- [DOCUMENT TEXT]:

Government Intervention
Score: 2.0
Based on data from the Economic Report of the President, the government consumed 15.4 percent of GDP in 2004. In 2003, based on data from the International Monetary Fund's Government Financial Statistics CD–ROM, the United States received 3.03 percent of its total revenues from state-owned enterprises and government ownership of property.
Monetary Policy
Score: 1.0
From 1995 to 2004, the United States' weighted average annual rate of inflation was 2.50 percent.
Foreign Investment
Score: 2.0
The United States welcomes foreign investment. Foreign and domestic enterprises are treated equally under the law, and foreign investors are not required to register with or seek approval from the federal government. According to the Economist Intelligence Unit, however, "Foreign investments face restrictions in banking, mining, defence contracting, certain energy-related industries, fishing, shipping, communications and aviation." The government also restricts foreign acquisitions that threaten to impair national security. The U.S. imposes a general embargo against Cuba, Burma, Iran, and Sudan and limited sanctions against Iraq, Libya, North Korea, and Syria. The U.S. also has sanctions targeting specific individuals in the Balkans, the Taliban, Liberia, and Zimbabwe and those involved in terrorism and drug trafficking. There are no controls or requirements on current transfers, access to foreign exchange, or repatriation of profits. Purchase of real estate is unrestricted on a national level, although purchase of agricultural land by foreign nationals or companies with at least 10 percent foreign ownership must be reported to the U.S. Department of Agriculture. Some states impose restrictions on purchases of land and other types of investments by foreign companies.

- [RAW DATA]:

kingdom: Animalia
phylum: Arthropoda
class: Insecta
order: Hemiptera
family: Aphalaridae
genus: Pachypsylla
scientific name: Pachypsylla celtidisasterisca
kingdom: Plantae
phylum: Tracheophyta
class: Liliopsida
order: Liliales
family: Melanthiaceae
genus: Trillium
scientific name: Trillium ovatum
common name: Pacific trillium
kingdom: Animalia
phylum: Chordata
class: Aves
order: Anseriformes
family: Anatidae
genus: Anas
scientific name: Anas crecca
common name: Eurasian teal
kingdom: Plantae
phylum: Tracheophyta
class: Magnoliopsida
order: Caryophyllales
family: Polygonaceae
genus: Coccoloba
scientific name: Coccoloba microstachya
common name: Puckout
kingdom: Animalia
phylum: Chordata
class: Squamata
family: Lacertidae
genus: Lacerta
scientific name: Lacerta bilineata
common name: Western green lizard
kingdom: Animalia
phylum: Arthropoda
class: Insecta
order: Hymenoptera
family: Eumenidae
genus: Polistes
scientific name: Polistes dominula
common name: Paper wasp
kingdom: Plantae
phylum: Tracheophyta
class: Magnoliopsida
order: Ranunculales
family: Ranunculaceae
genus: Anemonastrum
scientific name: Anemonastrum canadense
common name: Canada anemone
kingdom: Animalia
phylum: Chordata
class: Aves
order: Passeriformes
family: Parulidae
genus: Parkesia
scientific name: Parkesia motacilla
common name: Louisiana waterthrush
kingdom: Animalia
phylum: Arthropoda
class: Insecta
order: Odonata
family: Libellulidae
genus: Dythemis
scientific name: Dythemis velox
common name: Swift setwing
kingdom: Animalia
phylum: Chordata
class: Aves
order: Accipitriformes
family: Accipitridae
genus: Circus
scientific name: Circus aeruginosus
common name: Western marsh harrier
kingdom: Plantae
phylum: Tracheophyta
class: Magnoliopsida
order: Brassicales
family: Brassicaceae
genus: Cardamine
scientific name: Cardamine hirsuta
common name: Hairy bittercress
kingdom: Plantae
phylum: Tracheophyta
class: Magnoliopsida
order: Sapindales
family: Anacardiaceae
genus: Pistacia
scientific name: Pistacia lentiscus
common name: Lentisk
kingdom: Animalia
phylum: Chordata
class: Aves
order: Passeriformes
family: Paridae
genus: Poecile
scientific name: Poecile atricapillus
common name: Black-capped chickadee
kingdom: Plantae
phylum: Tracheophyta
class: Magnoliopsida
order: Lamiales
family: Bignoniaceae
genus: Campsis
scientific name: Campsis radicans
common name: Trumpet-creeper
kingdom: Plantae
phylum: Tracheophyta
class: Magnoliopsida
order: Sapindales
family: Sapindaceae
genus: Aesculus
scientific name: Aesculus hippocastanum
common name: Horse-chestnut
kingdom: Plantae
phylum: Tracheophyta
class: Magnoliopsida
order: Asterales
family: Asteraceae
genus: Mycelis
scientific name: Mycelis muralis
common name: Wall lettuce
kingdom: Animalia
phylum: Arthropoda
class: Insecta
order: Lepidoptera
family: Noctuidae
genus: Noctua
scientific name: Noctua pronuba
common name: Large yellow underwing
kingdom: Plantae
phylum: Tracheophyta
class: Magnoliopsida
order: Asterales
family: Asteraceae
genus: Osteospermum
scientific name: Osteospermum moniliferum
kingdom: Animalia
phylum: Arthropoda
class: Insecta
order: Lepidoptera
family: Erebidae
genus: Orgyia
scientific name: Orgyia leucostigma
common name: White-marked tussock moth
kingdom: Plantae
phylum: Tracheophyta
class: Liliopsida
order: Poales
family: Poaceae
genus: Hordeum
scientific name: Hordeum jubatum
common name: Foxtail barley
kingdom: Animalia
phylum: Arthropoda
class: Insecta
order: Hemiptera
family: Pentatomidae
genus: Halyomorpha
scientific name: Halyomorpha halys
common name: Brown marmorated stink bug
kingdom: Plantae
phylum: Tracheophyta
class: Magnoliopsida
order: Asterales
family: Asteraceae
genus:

- [DIRECTIONS FOR THIS TASK]:
Copy the passage on U.S. economic policy above word for word, from "Government Intervention" to "ownership of property.".

- [CORRECT RESULT]:
Government Intervention
Score: 2.0
Based on data from the Economic Report of the President, the government consumed 15.4 percent of GDP in 2004. In 2003, based on data from the International Monetary Fund's Government Financial Statistics CD–ROM, the United States received 3.03 percent of its total revenues from state-owned enterprises and government ownership of property.